If you have a pulse, you’ll have heard of Jeremy Corbyn by now. The old school socialist MP for Islington North shot to fame - and onto the covers of most newspapers - when he shocked the nation by storming the Labour leadership race, having entered as a total outsider, winning with a whopping 60% of the vote.
Now he’s Leader of the Opposition and will be advocating very different policies to David Cameron’s Conservative Government, many of which concern school leavers.
He says: “Under my premiership, we in the next Labour government will be committed to making these dreams of a fairer start in life for all young adults become reality.”
Even if he doesn’t make it to the other side of the House of Commons in 2020, Jeremy – or “The Corbynator” to his mates – is definitely pushing young people’s issues into the limelight. What do you make of these ideas?
1. He wants to abolish university tuition fees
Equal access to education is close to Jeremy’s heart – he allegedly divorced his ex-wife over her insistence in sending their son to a grammar school. He has apologised publically for Labour’s introduction of university tuition fees - he wants to abolish them and restore the old student grant system, supporting an increase
He also advocates the restoration of maintenance grants, which were abolished by the Conservative Government in 2015.
2. He wants young people to be able to afford housing
It’s not news that young people get a raw deal when it comes to navigating the property ladder: a first time buyer today requires a massive ten times the deposit they did in the 1980s, according to the National Housing Federation.
Rents – especially in London, where many young people start their careers – are also notoriously high.
Corbyn’s Labour will promote major council-funded, desirable energy-efficient building projects to provide young people with a good start in life, to stop paying exorbitant rents and the opportunity of home ownership.
Jeremy also advocates introducing housing benefit for the under 21s, establishing a Living Rent Commission to implement rent controls and protect tenants in the private sector by capping rent increases and linking private rents to local average earnings.
3. He wants to help young people find jobs
Another important issue to young people today is the precarious job market. As such, Jeremy plans to put an end to different payments in benefits for under 25s, and give them the same rate of Jobseekers Allowance for seeking work.
Corbyn also supports the introduction of a £10 living wage living wage without age-related tiers, which would have a big impact on young people in lower paid jobs at the beginning of their careers or supporting themselves through university.
4. He wants to improve and encourage education
Jeremy has pledged to reinstate the Education Maintenance Allowance (EMA) and to maintain a statutory youth service to provide advice guidance and support to young people wanting to access further a and higher education.
Corbyn envisions the establishment of a "National Education Service", on a similar model to that of the existing National Health Service. He advocates a return to local authority over state-funded academies and free schools, and an end to the charitable status of public schools.
Jeremy is also in favour of an organised "National Creative Apprenticeship Service", for Arts-based further education.
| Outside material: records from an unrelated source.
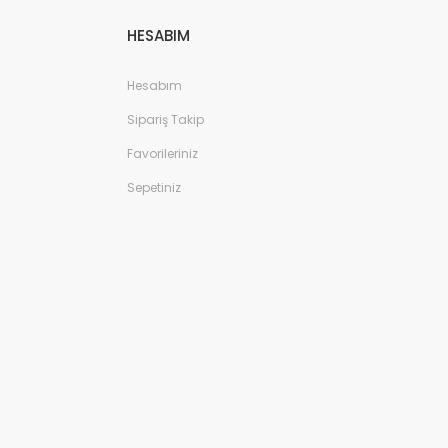
HESABIM
Hesabım
Sipariş Takip
Favorileriniz
Sepetiniz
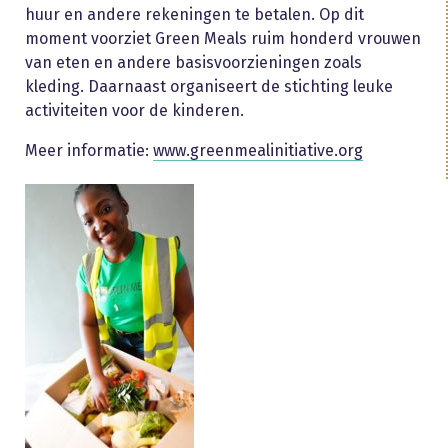
huur en andere rekeningen te betalen. Op dit
moment voorziet Green Meals ruim honderd vrouwen
van eten en andere basisvoorzieningen zoals
kleding. Daarnaast organiseert de stichting leuke
activiteiten voor de kinderen.
Meer informatie:
www.greenmealinitiative.org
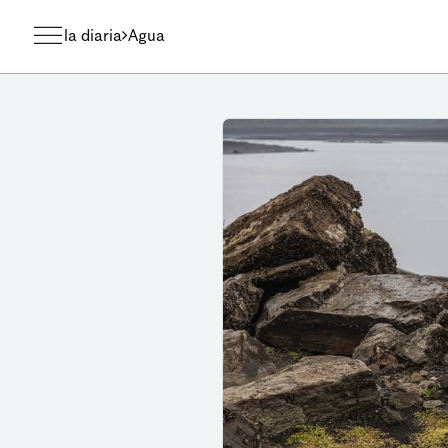
la diaria
Agua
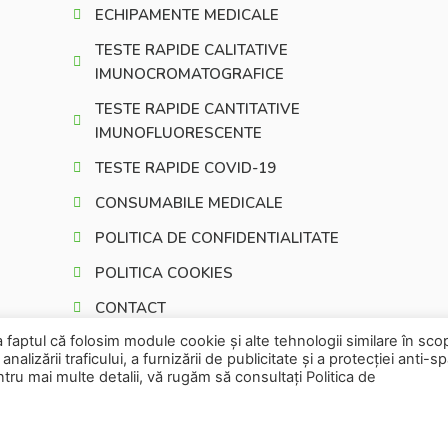
ECHIPAMENTE MEDICALE
TESTE RAPIDE CALITATIVE
IMUNOCROMATOGRAFICE
TESTE RAPIDE CANTITATIVE
IMUNOFLUORESCENTE
TESTE RAPIDE COVID-19
CONSUMABILE MEDICALE
POLITICA DE CONFIDENTIALITATE
POLITICA COOKIES
CONTACT
e la faptul că folosim module cookie și alte tehnologii similare în sco
analizării traficului, a furnizării de publicitate și a protecției anti-
entru mai multe detalii, vă rugăm să consultați
Politica de
DESIGNED & DEVELOPED BY
WEDEV IT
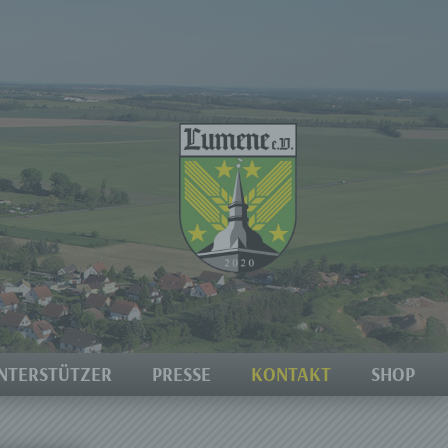
NTERSTÜTZER
PRESSE
KONTAKT
SHOP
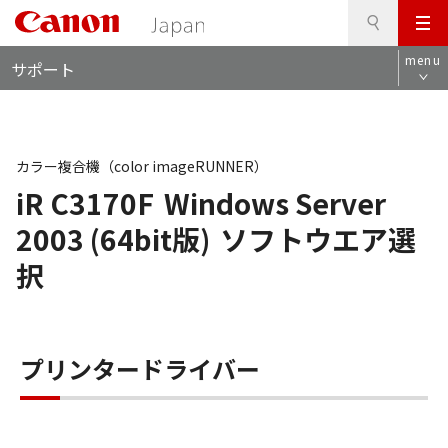
検
このページの本文へ
メ
索
ロ
ニ
menu
サポート
ー
ュ
カ
ー
ル
ナ
ビ
カラー複合機（color imageRUNNER）
iR C3170F
Windows Server
2003 (64bit版)
ソフトウエア選
択
プリンタードライバー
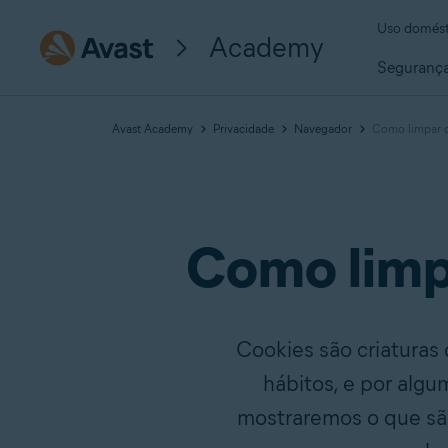
Uso domést
Academy
Seguranç
Avast Academy
Privacidade
Navegador
Como limpar c
Como limp
Cookies são criaturas
hábitos, e por algu
mostraremos o que são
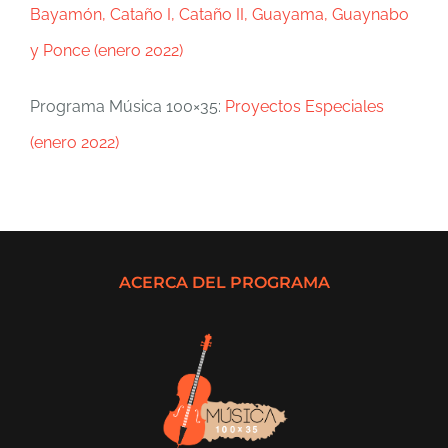
Bayamón, Cataño I, Cataño II, Guayama, Guaynabo
y Ponce (enero 2022)
Programa Música 100×35:
Proyectos Especiales
(enero 2022)
ACERCA DEL PROGRAMA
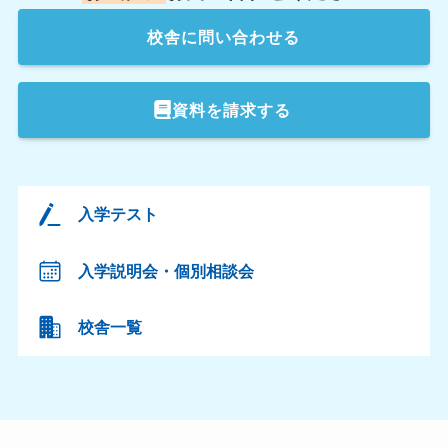
校舎
に問い合わせる
資料を請求する
入学テスト
入学説明会・個別相談会
校舎一覧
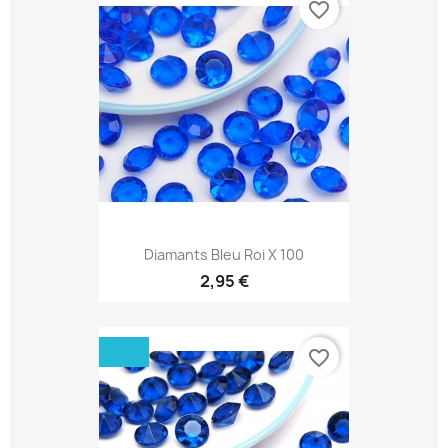
favorite_border
Diamants Bleu Roi X 100
2,95 €
favorite_border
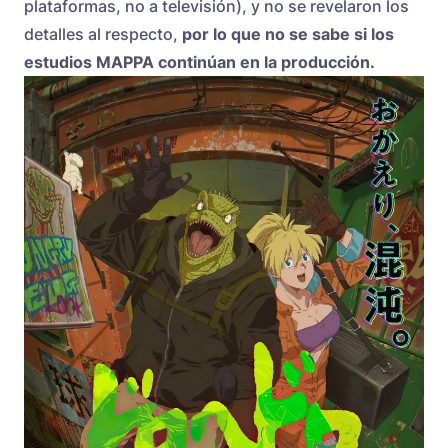
plataformas, no a televisión), y no se revelaron los
detalles al respecto,
por lo que no se sabe si los
estudios MAPPA continúan en la producción.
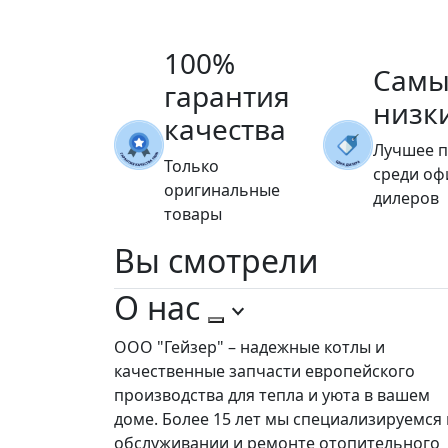
100%
Самы
гарантия
низк
качества
Лучшее 
Только
среди о
оригинальные
дилеров
товары
Вы
смотрели
О нас
ООО "Гейзер" – надежные котлы и
качественные запчасти европейского
производства для тепла и уюта в вашем
доме. Более 15 лет мы специализируемся 
обслуживании и ремонте отопительного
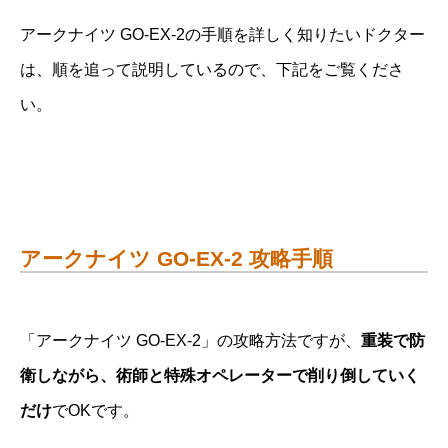
アークナイツ GO-EX-2の手順を詳しく知りたいドクター
は、順を追って説明しているので、下記をご覧くださ
い。
アークナイツ GO-EX-2 攻略手順
「アークナイツ GO-EX-2」の攻略方法ですが、
重装で防
衛しながら、術師と特殊オペレーターで削り倒していく
だけ
でOKです。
5. He wants to make the UK a safer place for women
Jeremy wants to challenge the high rates of mental illness among women, and the misogyny, sexism and sexual objectification that undermines their psychological well-being (as well as their personal safety): women are 70% more likely than men to experience depression and twice as likely to have an anxiety disorder.
Corbyn says that government cuts to support services have meant that up to 10,000 victims of sexual abuse are waiting more than a year for counselling.
6. He knows sex education is important
Instead of shying away from sex education like many of his peers, knowing it’s controversial, Corbyn wants to introduce compulsory sexual, consensual and relationship education.
7. He wants to make mental health a priority
Jeremy – who created a new Minister for Mental Health position in his shadow cabinet – has a whole swathe of ideas to tackle psychological problems, but here are a few which specifically concern young people:
He wants to increase investment in children’s mental health - £80m has been cut from the NHS mental health budget for children and adolescents in the past four years, and currently only 6% of spend on mental health services is directed towards children and adolescents
Jeremy advocates mental health education in UK schools and that all schools can access school-based counselling or therapy if they need it.
He wants to Introduce life skills, emotional intelligence and parenting into the school curriculum, to better equip young people to the challenges of modern living.
Corbyn wants to undertake a national study into the mental health of children and young people - the last national study was done 10 years ago.